_Questions on the material:_
**1)** Duplicate the part of the review that opens with the words containing "In Wolfe's first" and closes with "is letting on.", word for word.
**2)** According to the review, what three things does Alden Dennis Weer reminisce about from his past?

*** Passage

In Wolfe's first full-length novel we are told a series of stories, most of them frustratingly incomplete, by an aging first-person narrator. There are ghost stories, tragedies, treasure hunts, forged books, romantic entanglements, strange surroundings, even stranger events, meta-physics, a sort of time-travel... All in all, there are a lot of weird happenings. But none of them are stridently visceral. It's all delivered in a languidly matter-of-fact tone that soon imparts to the reader that there is much, much more to these stories than the person doing the telling is letting on.

Now, I love me some first-person story-telling because I always expect the narrator to be unreliable. And this one certainly is. Alden Dennis Weer is a strange old guy and the way he reminisces about people, places and events from his past (and present?) soon makes it abundantly clear that there is more here than meets the eye at first glance. And Peace is definitely that rare type of book that will reveal more of itself with each re-read. I almost want to start over from the beginning right away to see what I missed in the early going that might help clarify where we ended up. Which was where again? Ah yes. The ending, (if one can call it that). Frustratingly incomplete and yet... Oh well, there are too many other books clamoring for their fair share at the moment - but I will be tempted to re-read this one sooner rather than later while it's still relatively fresh. Anyway, I pretty much loved this book - even though I am grinding my teeth a bit at the swooshing sound I keep hearing above my head...

A footnote: Gene Wolfe has never been an easy read for me. He places a heavy demand on his audience. When you pick up one of his books, do not expect to be spoon-fed a plot. That doesn't mean there isn't a plot, only that there will be deeper meanings in his stories than you might at first realize. There are always layers of meaning and hidden events in Wolfe's narratives. This book is perhaps his most confounding that I have read to date - although Castleview is comparably dense with semi-whispered meanings.

******
*** Provided material

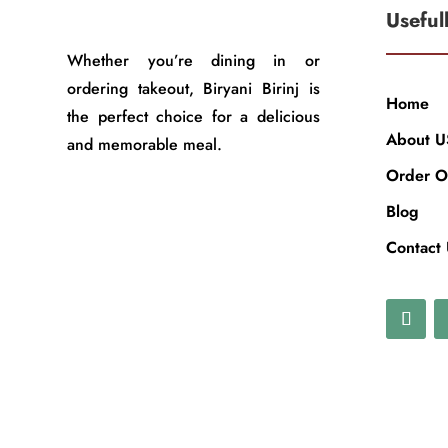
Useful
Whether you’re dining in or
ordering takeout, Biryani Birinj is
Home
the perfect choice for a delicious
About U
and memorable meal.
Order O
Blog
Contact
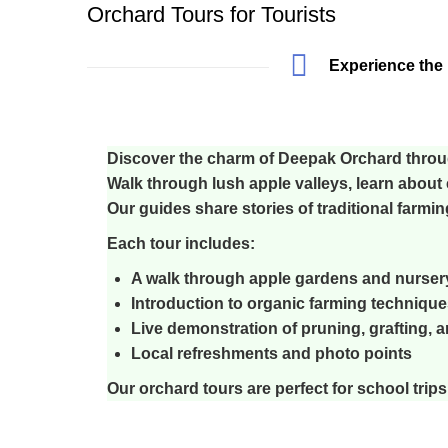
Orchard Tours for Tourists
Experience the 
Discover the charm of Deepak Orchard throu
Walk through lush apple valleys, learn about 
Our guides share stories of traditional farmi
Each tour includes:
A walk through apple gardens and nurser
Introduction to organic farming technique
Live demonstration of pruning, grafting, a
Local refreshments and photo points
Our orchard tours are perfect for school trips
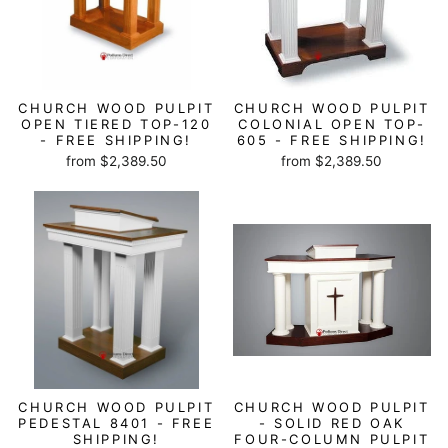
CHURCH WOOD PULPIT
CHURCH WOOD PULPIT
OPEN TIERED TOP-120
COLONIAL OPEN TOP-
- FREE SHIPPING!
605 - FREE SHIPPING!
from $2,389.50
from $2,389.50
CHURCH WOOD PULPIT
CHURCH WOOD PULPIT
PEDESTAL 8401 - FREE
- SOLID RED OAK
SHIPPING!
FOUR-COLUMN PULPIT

******
*** Provided material

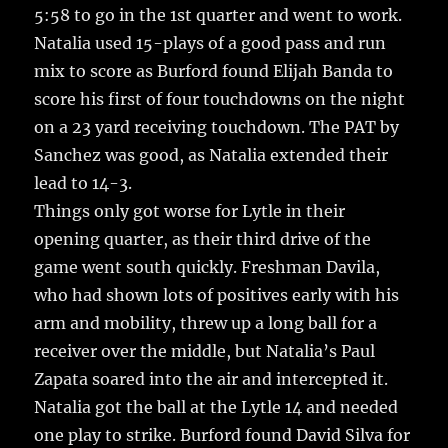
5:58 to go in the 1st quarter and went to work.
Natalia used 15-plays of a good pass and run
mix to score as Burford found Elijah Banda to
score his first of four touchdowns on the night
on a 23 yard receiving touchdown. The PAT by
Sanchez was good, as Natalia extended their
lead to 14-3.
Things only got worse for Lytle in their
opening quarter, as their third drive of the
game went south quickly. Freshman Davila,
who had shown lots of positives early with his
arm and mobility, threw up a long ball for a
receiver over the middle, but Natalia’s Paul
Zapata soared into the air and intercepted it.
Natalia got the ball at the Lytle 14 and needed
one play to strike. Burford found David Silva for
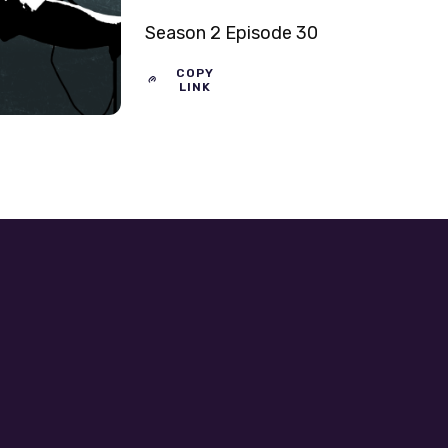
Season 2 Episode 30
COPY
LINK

******

_Your written answers:_
**1)**
In Wolfe's first full-length novel we are told a series of stories, most of them frustratingly incomplete, by an aging first-person narrator. There are ghost stories, tragedies, treasure hunts, forged books, romantic entanglements, strange surroundings, even stranger events, meta-physics, a sort of time-travel... All in all, there are a lot of weird happenings. But none of them are stridently visceral. It's all delivered in a languidly matter-of-fact tone that soon imparts to the reader that there is much, much more to these stories than the person doing the telling is letting on.

**2)** People, places and events